___ Passage shown ___

Blood in your baby girl’s diaper
If your newborn baby is a girl and you notice a little blood in her diaper, there’s nothing to worry about. This happens because of withdrawal of mother’s hormones from baby’s body after delivery. The fall in her oestrogen level can trigger mini periods. As her hormones adjust to normal levels, bleeding would stop.
Constipation could be anther reason if there’s blood in baby’s poo. It is common in babies who are formula-fed and have started eating solid food. Whatever the reason may be, it is a good idea to know the difference between when the blood is normal and when it could be a sign of a problem which needs to be consulted to your doctor.
The “connection” might not be immediate
You may have dreamed about meeting your baby from last nine months, however, after delivery you may look at your baby and feel nothing but petrified and tired. This is completely normal. Bonding doesn’t happen in a day but is a growing process and deepens with time as you spend time with him and get to know him through cuddling, feeding or simply seeing him.
In fact, many studies have confirmed that about 20% of parents feel no emotional attachment for their newborn. Sometimes it takes weeks or months to get attached. So, don’t feel guilty or anxious if you haven’t started bonding with your baby yet.
Crying isn’t always related to hunger to diaper change
When you were pregnant, you must have envisioned beautiful scenes: baby smiling at peaceful mom’s face. You were all prepared for birth and read all the books on how to care for newborn. However, a crying baby was not a part of that idyllic vision, so this takes new moms and dad by surprise.
The fact is, all babies cry, a lot. They cry because they can’t talk, and this is the only way of communication or expressing themselves they are aware of. Sometimes they cry because they just feel like crying. This should not be your concern as the more time you spend with your baby, you’ll be expert in understanding the reason of his cries than anyone else.

___

_Parts of the exercise_
(1) Reproduce the part of the newborn care passage starting with "Blood in your" and going on through "bleeding would stop.".
(2) Carry the passage about newborn babies forward from the point where it stops.

___ Provided information ___

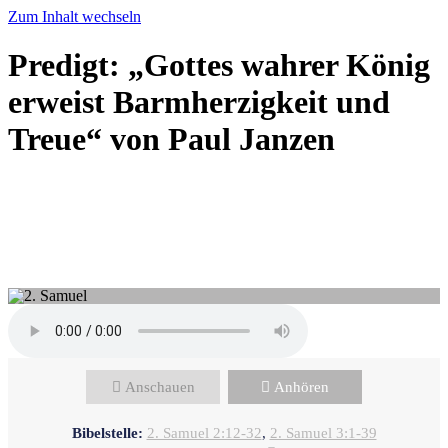
Zum Inhalt wechseln
Predigt: „Gottes wahrer König
erweist Barmherzigkeit und
Treue“ von Paul Janzen
Paul Janzen - Januar 28, 2024
Im Chaos baut Gott sein
Königreich
Anschauen
Anhören
Bibelstelle:
2. Samuel 2:12-32
,
2. Samuel 3:1-39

___

_Answers_
(1)
Blood in your baby girl’s diaper
If your newborn baby is a girl and you notice a little blood in her diaper, there’s nothing to worry about. This happens because of withdrawal of mother’s hormones from baby’s body after delivery. The fall in her oestrogen level can trigger mini periods. As her hormones adjust to normal levels, bleeding would stop.

(2)
Skin of baby may peel off
Before leaving hospital or within few days after coming home, you may notice your newborn’s skin peeling off. This can occur on any part of the body such as feet, hands or ankles and is perfectly normal.
In fact, all babies lose their outer layer of skin in 2-3 weeks after birth. They have spent nine months surrounded by protective liquids, so exposure to dry air is a difficult transition.
As your baby adjusts to the life outside mother’s womb, he will create a new layer of skin which would be suitable for their new environment. How much peeling is normal is dependant on when the baby was born. Babies that were overdue would peel a lot as compared to premature babies.
Seems like your baby is always hungry
You may think that your baby’s appetite is abnormal. But it’s not. If you are breastfeeding your baby, breast milk will increase to meet his constant demands, and this is a natural process.
One of the main reasons your baby is eating a lot is that he is growing and need as much food or milk as possible. According to the Clemson University Cooperative Extension, your baby’s weight will triple during the first year as he is going through a stage of rapid growth.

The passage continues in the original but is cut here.